A esquerda contemporânea acompanhou a mudança do mundo e tentou mudar também, actualizando a sua visão, adaptando os seus valores, renovando os seus princípios. A direita que quer à força identificar a nova realidade da esquerda com um período em que só vê o caos, o despesismo, a barafunda, a ingovernabilidade, engana-se na história e não reconhece o adversário. Engana-se, desde logo, pela parcialidade com que olha para o passado tentando amputar esse período (mal estudado, diga-se), das virtudes e coisas boas que também teve. Lida mal, por exemplo, com essa exuberância de liberdade, que se convertia todos os dias e pelo país fora em projectos colectivos, em actos de genuína solidariedade (a caridade não era para aqui chamada nem fazia falta nenhuma), na resolução de problemas individuais e colectivos pelas comunidades, pelo debate, pela discussão, pela política na rua, pela acção directa, horror dos horrores… Uma sociedade que fervilhava de optimismo e onde os índices criminais, de roubo, violência, agressividade, etc., são historicamente baixos. Uma sociedade que num ano e meio integrou quase um milhão de pessoas vindas das ex-colónias, um aumento de cerca de 10% da população, de forma pacífica e sem grandes convulsões. Tudo coisas que uma certa direita prefere ignorar quando agita as bandeiras da instabilidade.

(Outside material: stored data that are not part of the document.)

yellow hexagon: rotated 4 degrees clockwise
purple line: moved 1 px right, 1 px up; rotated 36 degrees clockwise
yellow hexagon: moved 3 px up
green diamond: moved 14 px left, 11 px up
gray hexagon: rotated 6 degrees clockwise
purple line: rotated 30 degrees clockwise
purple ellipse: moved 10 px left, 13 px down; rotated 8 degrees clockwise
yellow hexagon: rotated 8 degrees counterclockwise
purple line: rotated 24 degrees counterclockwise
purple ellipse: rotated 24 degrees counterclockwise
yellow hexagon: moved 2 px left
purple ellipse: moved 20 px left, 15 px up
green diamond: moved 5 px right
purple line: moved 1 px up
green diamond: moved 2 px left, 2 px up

A direita engana-se também no reconhecimento do adversário. A esquerda já não é essa esquerda coreográfica ou panfletária. Sem perder algum voluntarismo e eventualmente com os olhos em novas utopias, a esquerda actual preocupa-se sobretudo com os valores da sustentabilidade. Do planeta, desde logo, mas também das sociedades, e a um nível mais micro das comunidades. A esquerda não quer acabar com o mercado, mas não abdica de o querer regular. Não se quer render aos mercados, quer disciplina-los. Preocupa-se com a criação de emprego, aceita a iniciativa privada, mas não tem preconceitos com a empregabilidade pública, necessária a uma sociedade equilibrada.

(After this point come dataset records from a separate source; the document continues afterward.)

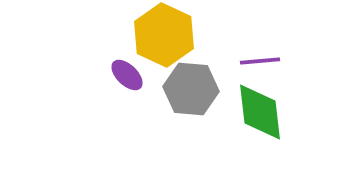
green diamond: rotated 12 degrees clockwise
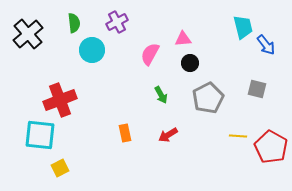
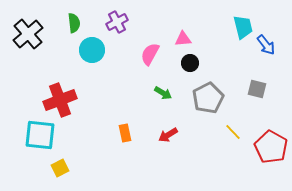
green arrow: moved 2 px right, 2 px up; rotated 30 degrees counterclockwise
yellow line: moved 5 px left, 4 px up; rotated 42 degrees clockwise
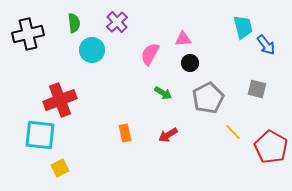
purple cross: rotated 15 degrees counterclockwise
black cross: rotated 28 degrees clockwise
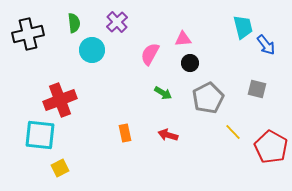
red arrow: rotated 48 degrees clockwise
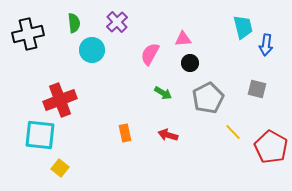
blue arrow: rotated 45 degrees clockwise
yellow square: rotated 24 degrees counterclockwise
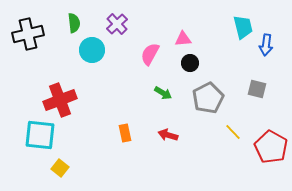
purple cross: moved 2 px down
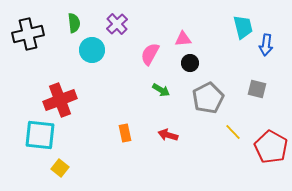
green arrow: moved 2 px left, 3 px up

Uma esquerda preocupada com o emprego, aberta ao investimento. Público e privado. Neste novo ciclo há que recuperar a reivindicação do novo hospital para as Caldas da Rainha, que sirva a região. Há que tentar perceber também como viabilizar um hotel junto ao CCC, que finalmente viabilize a vertente de congressos deste importante equipamento cultural e que resolva a chaga imobiliária que ali ameaça perpetuar-se. Como se dizia em Maio de 68: “Sejamos razoáveis, exijamos o impossível”. Ou sejamos radicais a pensar, para podermos ser moderados a agir.